The genetic basis of bipolar disorder, a highly heritable mood disorder characterized by recurrent episodes of mania and depression is being studies anew by scientists.
The new study has identified a previously unrecognized susceptibility factor for bipolar disorder.
Sven Cichon, from the University of Bonn in Germany, together with his colleagues Markus M. Nothen (University of Bonn) and Marcella Rietschel (Central Institute of Mental Health, Mannheim) conducted the study.
The team led a Genome-wide association studies (GWAS) and a critical two-step follow-up study of samples from a great number of clinically well-characterized European, American, and Australian individuals with bipolar disorder.

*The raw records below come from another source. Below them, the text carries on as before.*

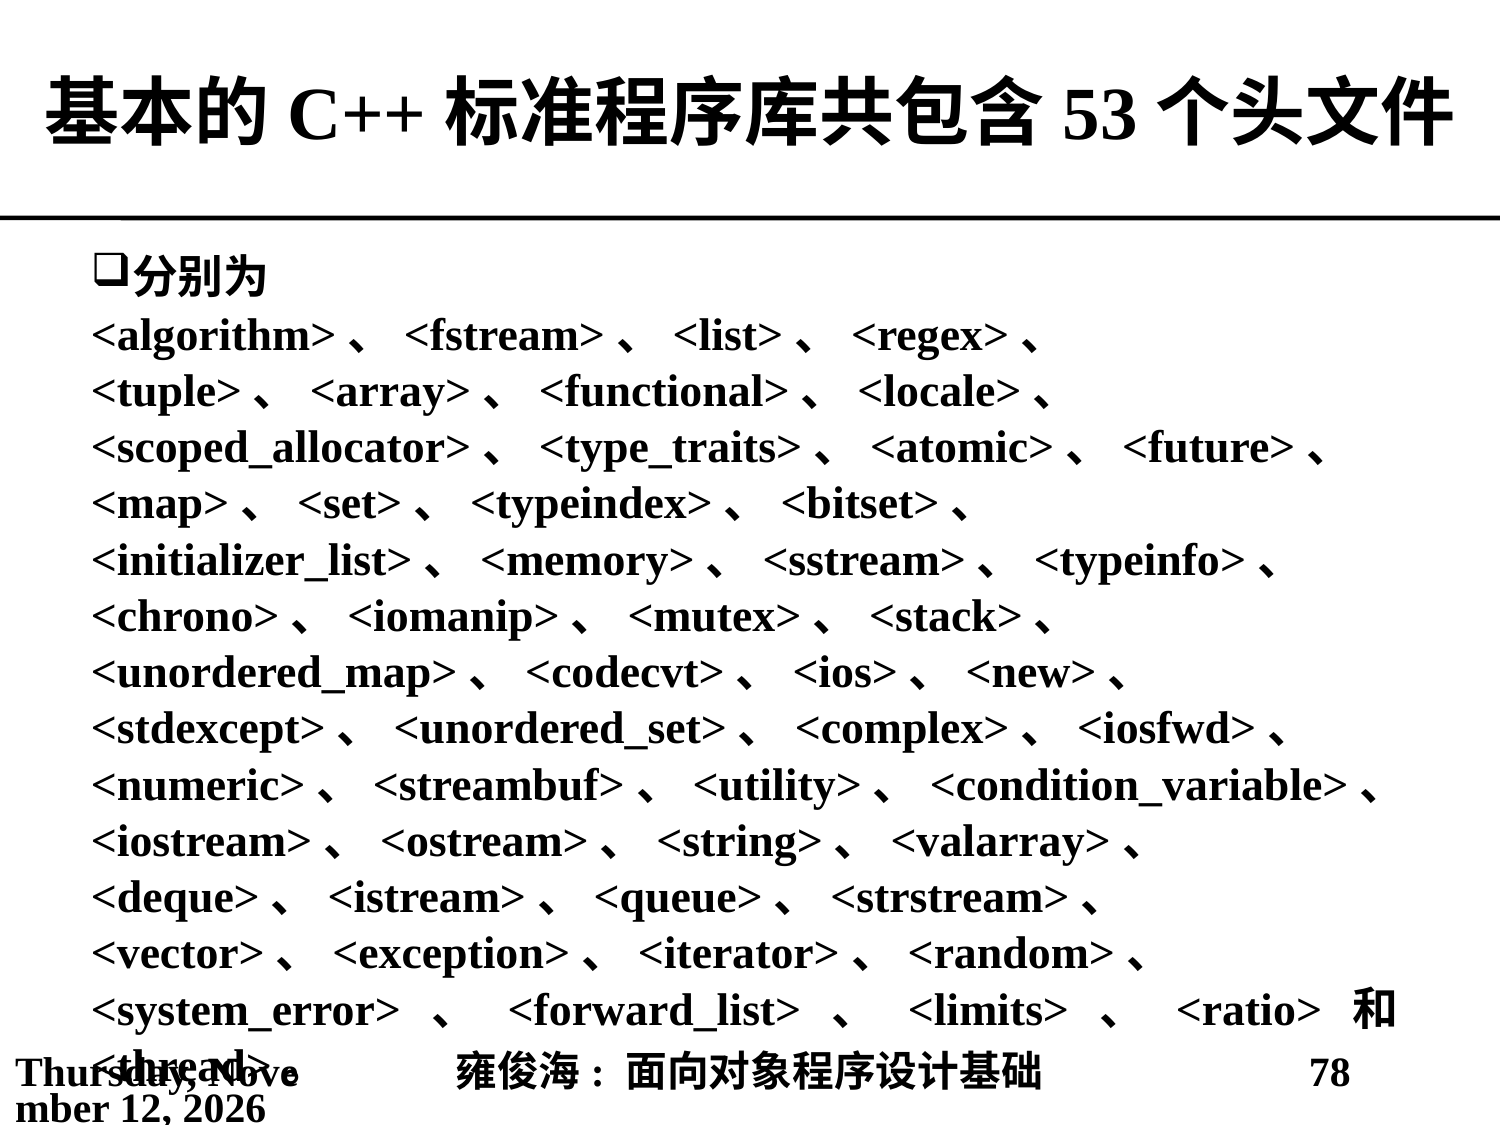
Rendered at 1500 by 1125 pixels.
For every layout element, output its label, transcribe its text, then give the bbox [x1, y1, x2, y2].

footer 雍俊海: 面向对象程序设计基础 [337, 1042, 1161, 1103]
title 基本的C++标准程序库共包含53个头文件 [0, 0, 1500, 217]
list 分别为 <algorithm>、<fstream>、<list>、<regex>、 <tuple>、<array>、<functional>、<locale>、 <scoped_allocator>、<type_traits>、<atomic>、<future>、 <map>、<set>、<typeindex>、<bitset>、 <initializer_list>、<memory>、<sstream>、<typeinfo>、 <chrono>、<iomanip>、<mutex>、<stack>、 <unordered_map>、<codecvt>、<ios>、<new>、 <stdexcept>、<unordered_set>、<complex>、<iosfwd>、 <numeric>、<streambuf>、<utility>、<condition_variable>、 <iostream>、<ostream>、<string>、<valarray>、 <deque>、<istream>、<queue>、<strstream>、 <vector>、<exception>、<iterator>、<random>、 <system_error>、<forward_list>、<limits>、<ratio>和<thread>。 [75, 239, 1425, 1042]
slide_number 78 [1161, 1042, 1499, 1103]
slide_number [0, 1042, 337, 1103]
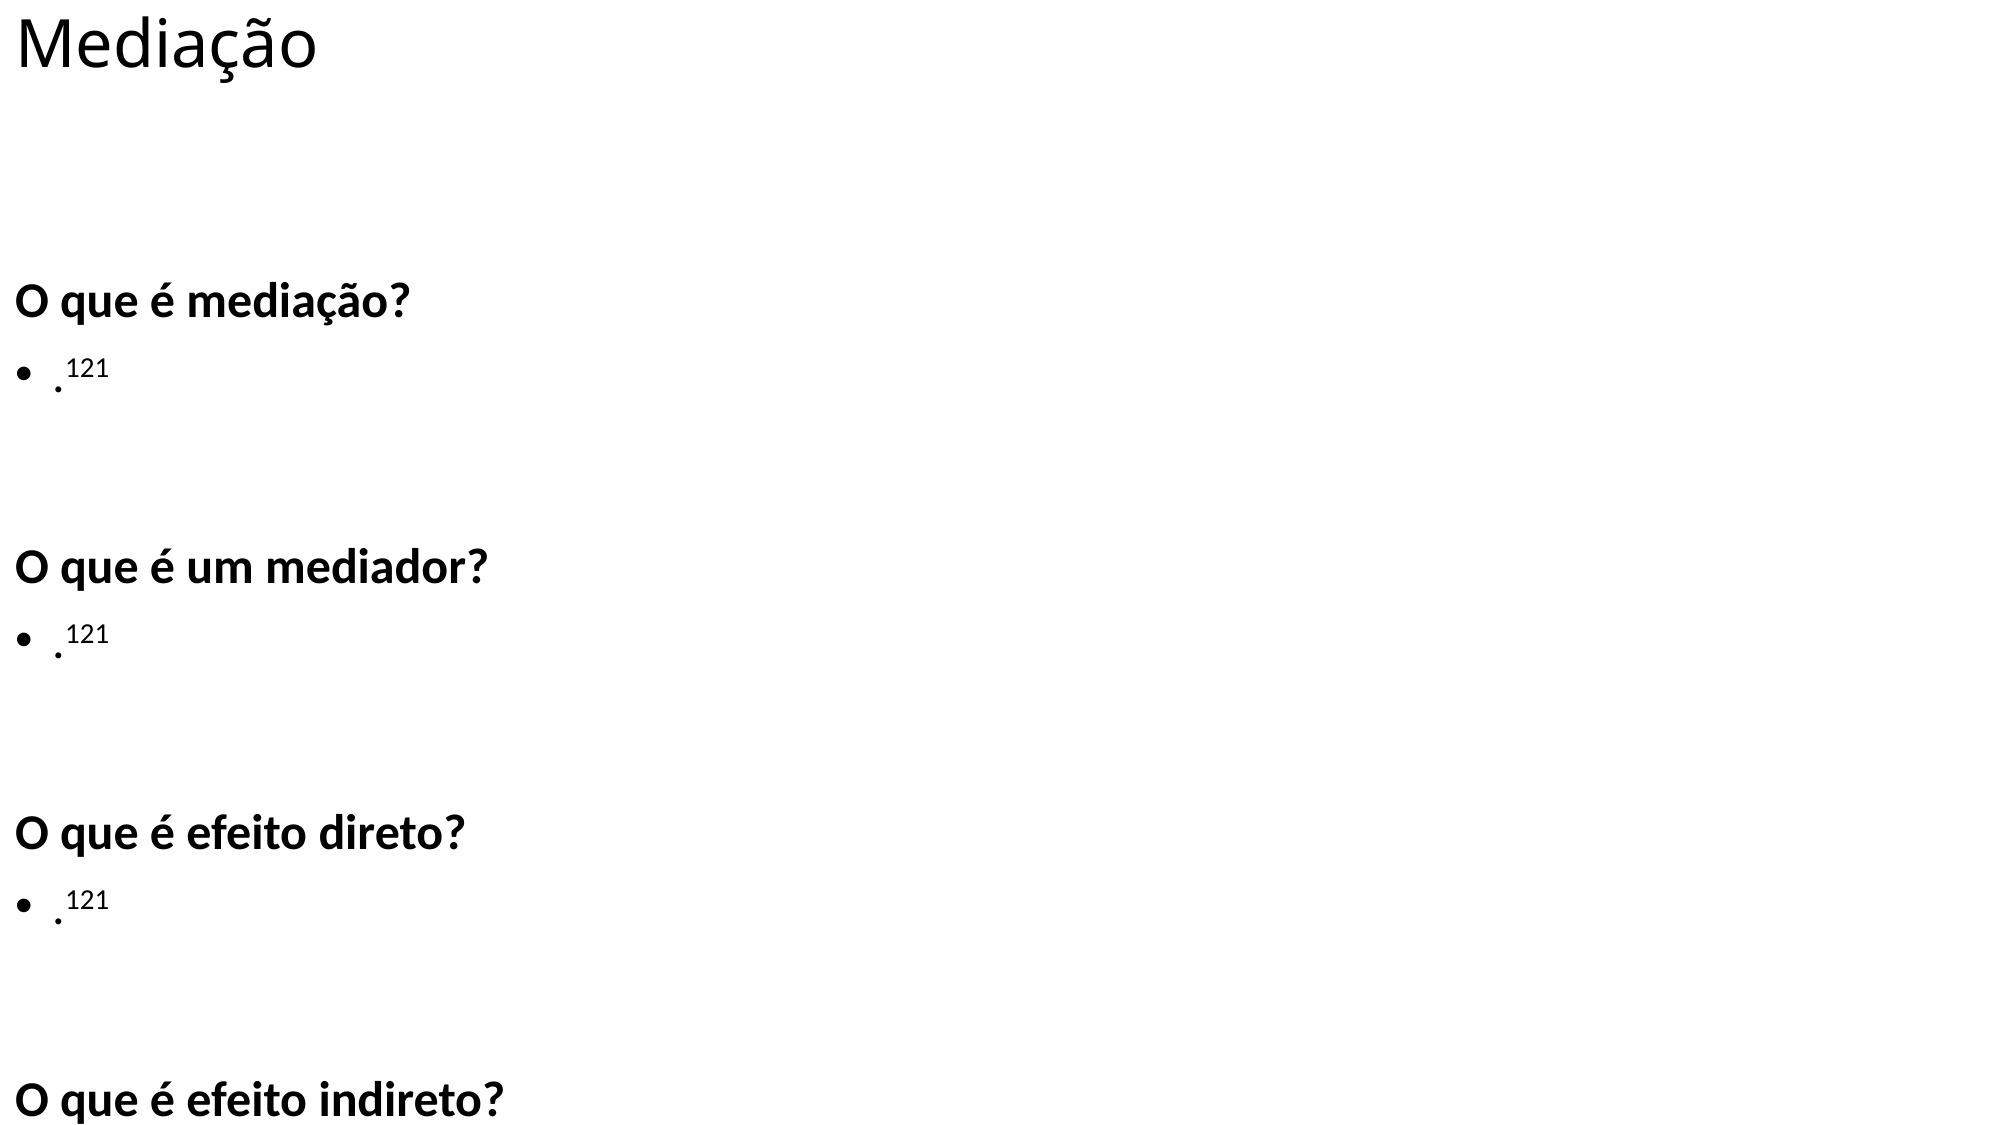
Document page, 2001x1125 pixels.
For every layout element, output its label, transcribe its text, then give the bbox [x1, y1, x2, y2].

title Mediação [0, 2, 1725, 112]
list O que é mediação? .121 O que é um mediador? .121 O que é efeito direto? .121 O que é efeito indireto? .121 O que é efeito total? .121 [0, 144, 2000, 993]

They found that genetic variation in the gene neurocan (NCAN) showed a significant association with bipolar disorder in thousands of patients.
The researchers went on to show that the mouse version of this gene, which is written Ncan and is thought to be involved in neuronal adhesion and migration, is strongly expressed in brain areas associated with cognition and the regulation of emotions.
Although mice without functional Ncan did not exhibit obvious defects in brain structure or basic cell communication, there did appear to be some perturbation in mechanisms associated with learning and memory, mechanisms that have been associated with the cognitive deficits observed in bipolar disorder.
"Our results provide strong evidence that genetic variation in the gene NCAN is a common risk factor for bipolar disorder," concluded Cichon.
The study was published online by Cell Press February 24 in the American Journal of Human Genetics.